Another thing the shadow may never truly realize is that its existence depends on the existence and movements of another object in 3-dimentional space (my hand) of which it is completely unaware. The shadow is actually a mere projection of my hand. If it was a very very clever shadow, it might theorize this, but that would be almost impossible for it to prove. So you could say that the shadow itself doesn’t exist, only my hand does.
What this example means for us is that we are not fully aware of our movement through 10-dimensional space and that our existence could be a mere projection of something that exists in a higher dimension or our existence is in a higher dimension than we are used to thinking about.
This is not religion – this is science with a side of imagination. We most likely DO exist in a 10+ dimensional universe and that’s something we need to contend with.

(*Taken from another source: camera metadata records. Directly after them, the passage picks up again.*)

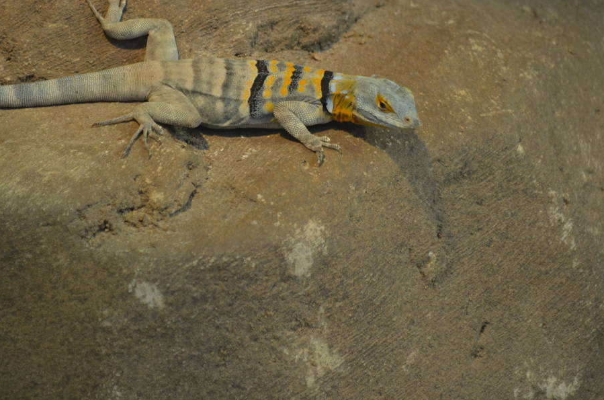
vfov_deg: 9.3
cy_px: 124
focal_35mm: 147
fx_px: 2459
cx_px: 257
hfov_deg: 14.0
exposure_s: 1/40
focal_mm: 55
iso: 800
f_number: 5.6
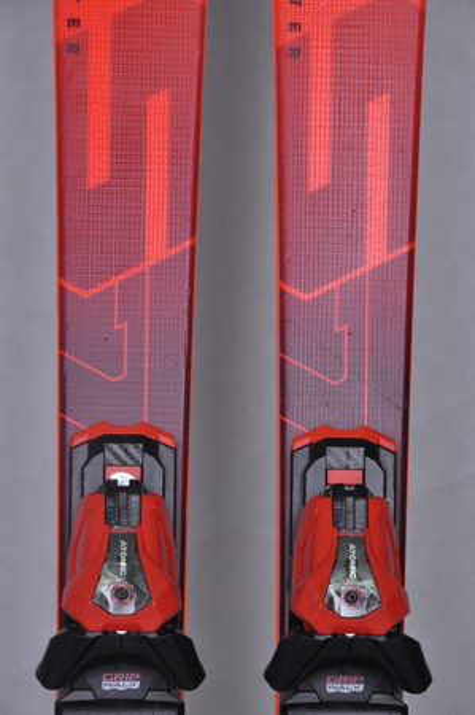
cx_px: 238
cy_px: 358
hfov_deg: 8.7
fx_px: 3124
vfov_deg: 13.1
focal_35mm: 158
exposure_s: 1/125
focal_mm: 105
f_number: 9.5
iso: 3200
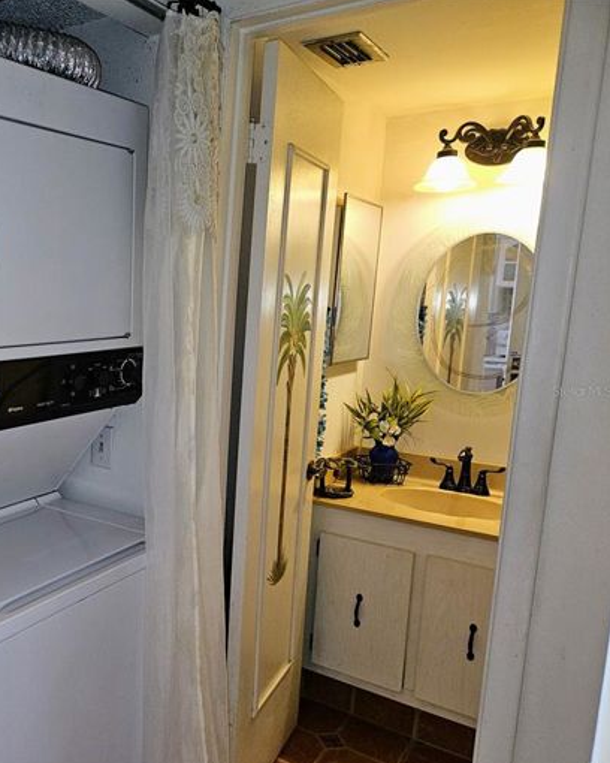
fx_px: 700
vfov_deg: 57.2
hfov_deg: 43.9
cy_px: 390
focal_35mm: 31
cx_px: 87
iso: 100
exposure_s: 1/60
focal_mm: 5.4
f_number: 1.8
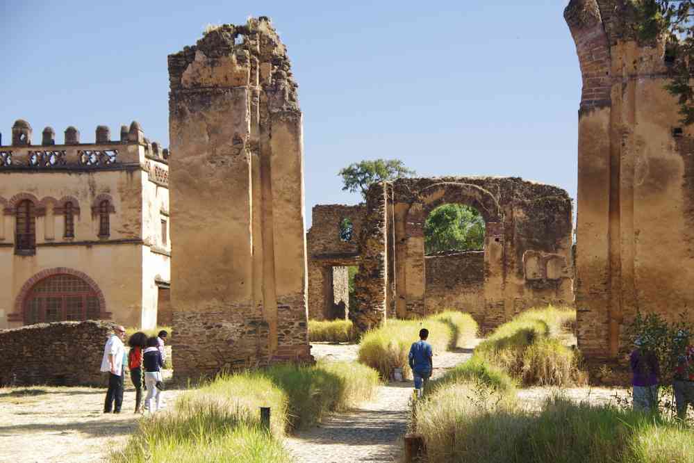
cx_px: 347
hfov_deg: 19.5
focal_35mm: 105
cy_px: 232
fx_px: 2024
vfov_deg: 13.0
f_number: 8
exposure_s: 1/100
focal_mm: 70
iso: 400
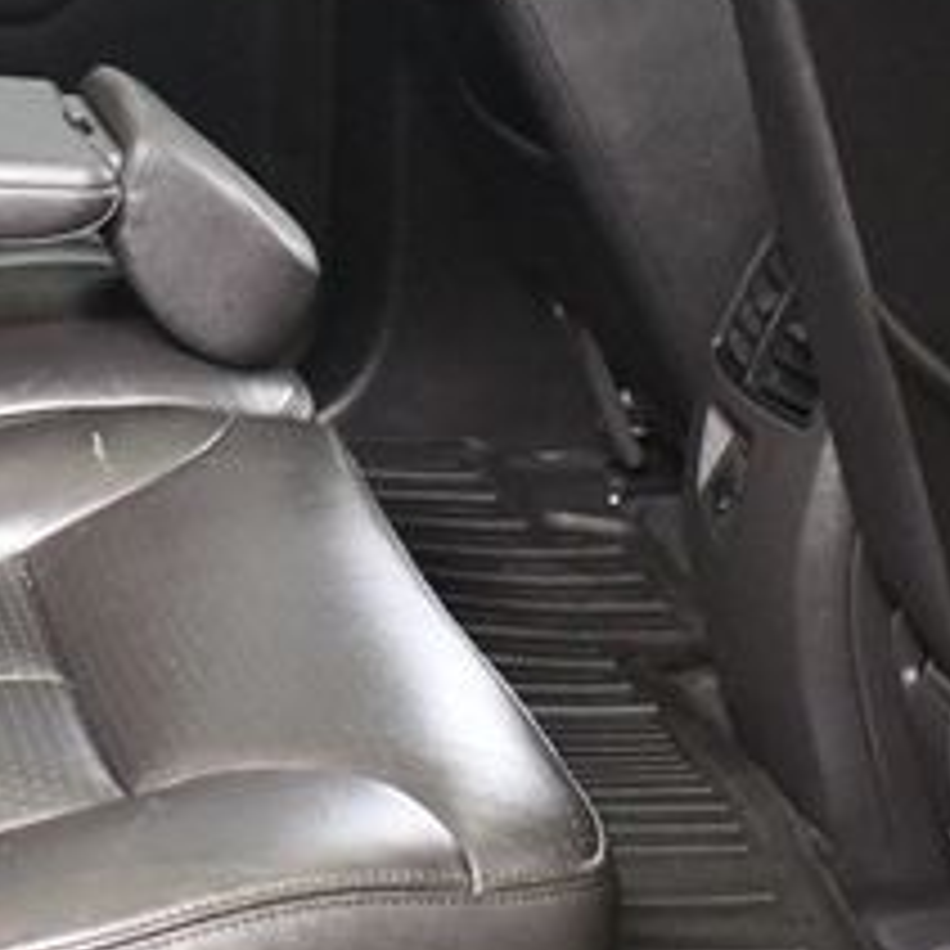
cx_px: 207
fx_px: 2888
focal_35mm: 93
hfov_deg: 18.5
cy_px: 320
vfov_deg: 18.6
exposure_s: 1/60
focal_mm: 18
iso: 7200
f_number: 3.5
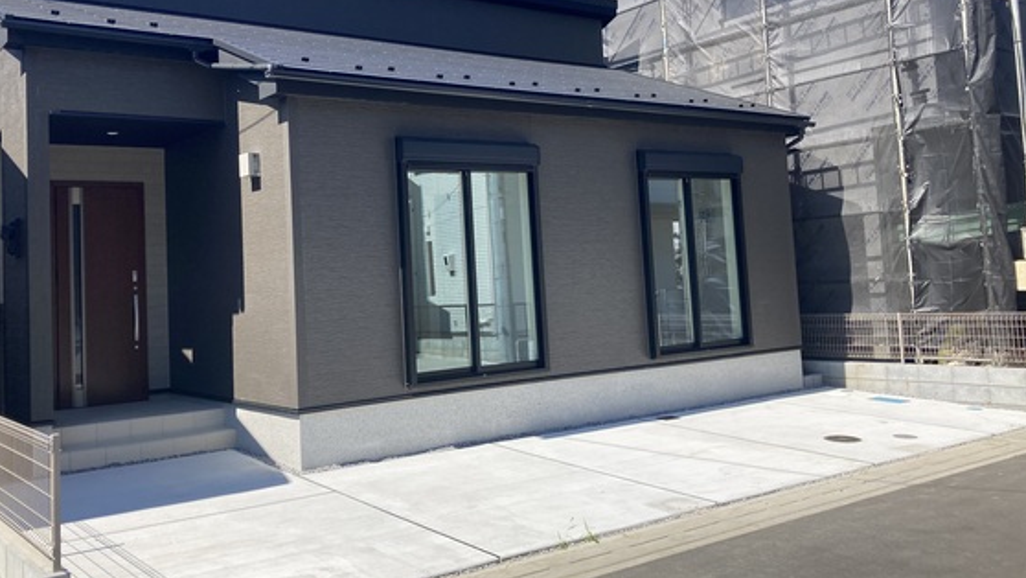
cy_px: 215
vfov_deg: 33.6
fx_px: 952
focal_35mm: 35
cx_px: 462
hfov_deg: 56.5
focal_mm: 3.99
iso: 20
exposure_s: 1/1389
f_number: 1.8
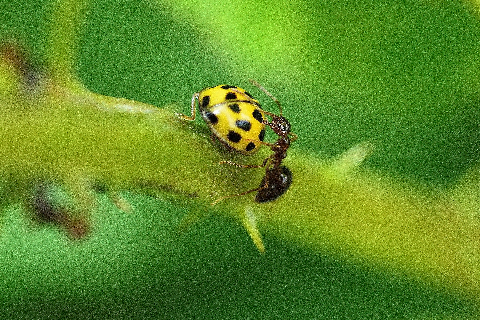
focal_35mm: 90
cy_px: 160
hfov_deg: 22.6
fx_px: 1200
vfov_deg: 15.2
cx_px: 240
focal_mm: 60
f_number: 8
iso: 800
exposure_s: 1/200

So you take these two things I think I know, and you then consider spirituality. The soul. Our non-corporeal existence. An existence that transcends our physical bodies. In fact our true selves may only briefly take the shape of our bodies as we move through the time dimension and intersect briefly with the 3 spatial dimensions.
Heaven, Hell, Sin, Righteousness – could they be ways our limited intellects fathom the consequences of our movements through nth dimensional space? I will dig into this a little more in the next section.
But the take-away here is that I feel that there is sufficient evidence for me to assume that my nature and the nature of the universe is not fully transparent to me, nor to humanity as a whole, and that science seems to indicate that I exist and move through dimensions of the universe of which I am not aware (or at least not fully aware). I intuit that I exist as more than electrical impulses in a lump of flesh and posit that perhaps that aspect of my existence that is so centrally me and yet so hard to attribute to something physical is the part of myself that transcends my existence in space-time. I call it my soul.
I therefore think it is entirely possible that just as I face real dangers in the physical world and should work to avoid them, I face dangers in the higher dimensions and some of those dangers I define as spiritual dangers, or dangers to my soul.
This is getting long and I’m not even sure if it will be interesting to anyone, so rather than launch into the 3rdand probably most contentious assumption, that the Creator has attempted to communicate with us, I will pause and solicit feedback. What I’ve tried to show so far is how it is that I come to the ideas that the universe has a creator and that there is a spiritual dimension to existence. I doubt I’ve converted anyone but I hope that I’ve done at least a passable job of showing that I’m trying to *think* and not just feel my way around life. And most importantly, I hope that I have triggered some thoughts of your own that you will be willing to share with me.
Tomorrow is Eid-ul-Fitr, the celebration of the end of Ramadhan. It’s the biggest celebration in Muslim tradition and I’ll be spending time with my family, and then I will pack for a trip to visit my parents in my native Canada. But I’ll try to come around in the evening, God Willing.
Peace to all of you, my sincere and humble thanks to contribute to your community, and Eid Mubarak!